Freundlich filed a lawsuit in Miami-Dade County Circuit Court last month accusing Park of fraud. The nightclub owner is seeking $200,000 in damages, which includes money Freundlich claims he spent covering meals and booze for Park and a five-member team who flew down to Miami Beach from August 30 to September 4, the suit says.

Freundlich’s lawyer Arthur Vincent did not return a phone message and an email requesting comment. Park’s attorney Brian McHugh declined comment.

According to the complaint, Park expressed interest in purchasing Treehouse, telling Freundlich that he had a team of professionals that had experience in the purchase of clubs. After numerous conversations and conducting his own analysis, Park said he would go to Miami Beach to complete the transaction, the lawsuit states.

Park asked Freundlich to “please arrange for all accommodations so that we can begin our evaluation of the business as my team needs to visit and meet with your representatives,” the lawsuit says.

However, according to the suit, Park and his team never engaged in any activity remotely related to the purchase of the nightclub during several trips to Miami Beach. On the last excursion, Park made “false representations” over the telephone that “he needed to close on the purchase and would be sending his team down for Labor Day Weekend.”

In actuality, the suit says, Park never intended to purchase Treehouse even though Freundlich had spent $100,000 on broker retention, attorneys and accountants believing the transaction was legitimate. “$37,000 went towards Sky Park’s and his team’s travel expenses, taxi fare, air fare, hotel, meals, liquor and entertainment expenses,” the lawsuit states. “Over the course of five days, Sky Park and his team, using credit cards provided by Freundlich, partied, wined and dined all over Miami Beach.”

During that time, Park and his team only spent a few hours at dinner with Freundlich and they never visited Treehouse or met with Freundlich to close the deal, the lawsuit alleges.

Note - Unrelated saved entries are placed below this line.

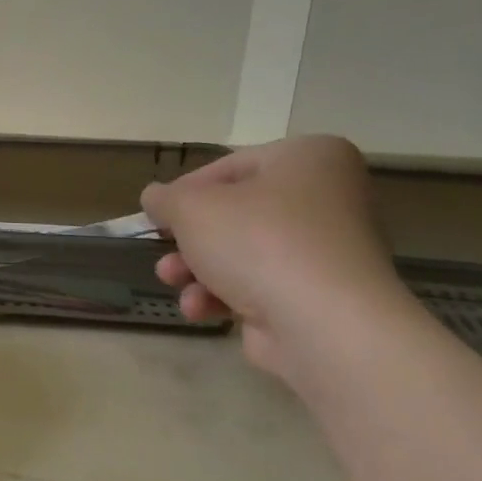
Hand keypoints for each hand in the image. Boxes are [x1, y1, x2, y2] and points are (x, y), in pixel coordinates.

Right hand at [139, 136, 405, 378]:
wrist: (323, 323)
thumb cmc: (258, 242)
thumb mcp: (192, 208)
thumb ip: (165, 198)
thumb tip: (155, 197)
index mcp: (308, 158)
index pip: (229, 167)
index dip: (183, 193)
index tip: (155, 218)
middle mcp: (326, 197)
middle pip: (233, 214)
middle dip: (188, 241)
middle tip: (164, 253)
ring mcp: (324, 249)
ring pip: (240, 252)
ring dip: (196, 270)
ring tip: (173, 283)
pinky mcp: (316, 293)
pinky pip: (258, 285)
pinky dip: (223, 295)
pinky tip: (201, 309)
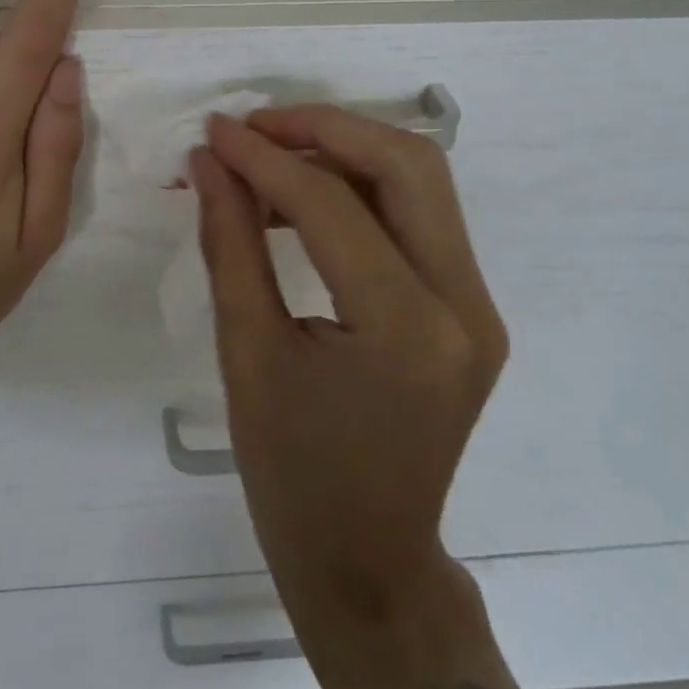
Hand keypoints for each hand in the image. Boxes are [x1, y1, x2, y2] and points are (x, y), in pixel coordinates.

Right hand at [191, 107, 516, 688]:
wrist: (369, 561)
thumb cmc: (292, 475)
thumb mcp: (246, 354)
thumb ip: (230, 244)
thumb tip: (210, 163)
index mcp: (406, 329)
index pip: (332, 204)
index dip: (264, 157)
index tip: (215, 131)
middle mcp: (464, 305)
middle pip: (408, 165)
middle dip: (325, 128)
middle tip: (254, 127)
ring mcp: (478, 307)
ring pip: (421, 182)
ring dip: (345, 151)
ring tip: (268, 159)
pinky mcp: (470, 309)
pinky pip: (418, 220)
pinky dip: (360, 192)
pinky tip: (301, 202)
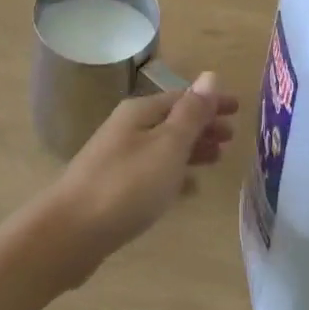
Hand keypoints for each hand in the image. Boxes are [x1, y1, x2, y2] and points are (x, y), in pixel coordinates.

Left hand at [32, 76, 238, 288]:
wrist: (69, 233)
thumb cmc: (126, 185)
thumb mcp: (167, 146)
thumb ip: (190, 114)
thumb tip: (210, 75)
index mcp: (140, 113)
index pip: (183, 98)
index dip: (211, 102)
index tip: (239, 109)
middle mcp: (127, 129)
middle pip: (172, 121)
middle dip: (203, 126)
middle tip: (232, 136)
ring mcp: (118, 159)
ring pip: (164, 147)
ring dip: (191, 150)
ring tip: (217, 159)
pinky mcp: (114, 189)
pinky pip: (153, 173)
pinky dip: (174, 175)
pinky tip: (188, 189)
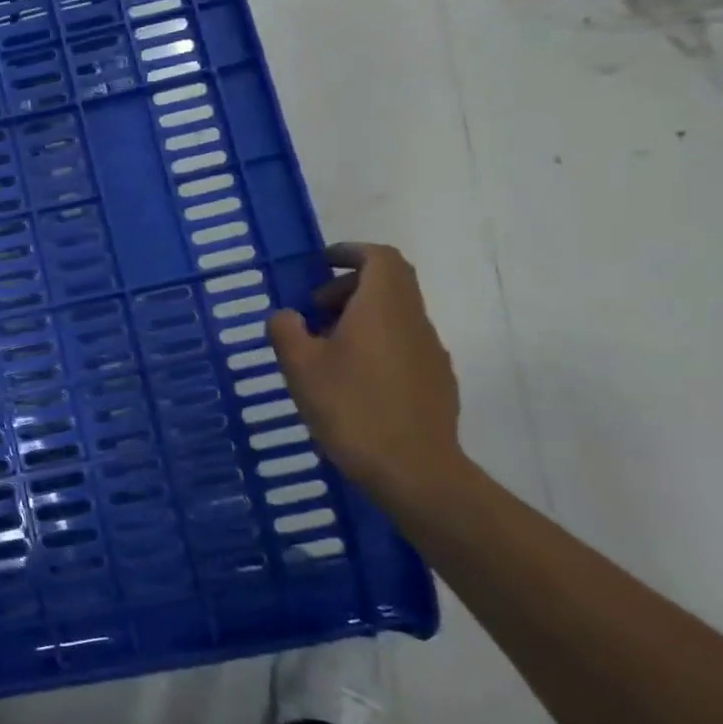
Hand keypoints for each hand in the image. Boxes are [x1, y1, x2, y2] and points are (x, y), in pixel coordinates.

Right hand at [266, 243, 465, 505]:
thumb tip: (287, 316)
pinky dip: (377, 344)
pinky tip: (353, 379)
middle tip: (314, 309)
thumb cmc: (351, 407)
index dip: (351, 252)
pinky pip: (403, 345)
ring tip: (326, 349)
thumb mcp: (300, 366)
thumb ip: (286, 330)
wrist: (414, 471)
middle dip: (350, 287)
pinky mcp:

In a September 19 letter sent to Park that was attached to the lawsuit, Vincent accuses the would-be buyer of scamming his client.

“You spent a lavish weekend in Miami Beach at Mr. Freundlich’s expense,” Vincent wrote. “The circumstances presented lead to the conclusion that you have perpetrated a fraud upon Mr. Freundlich.”

According to Miami-Dade property records, Freundlich purchased the Treehouse property in 2015 for $3.2M.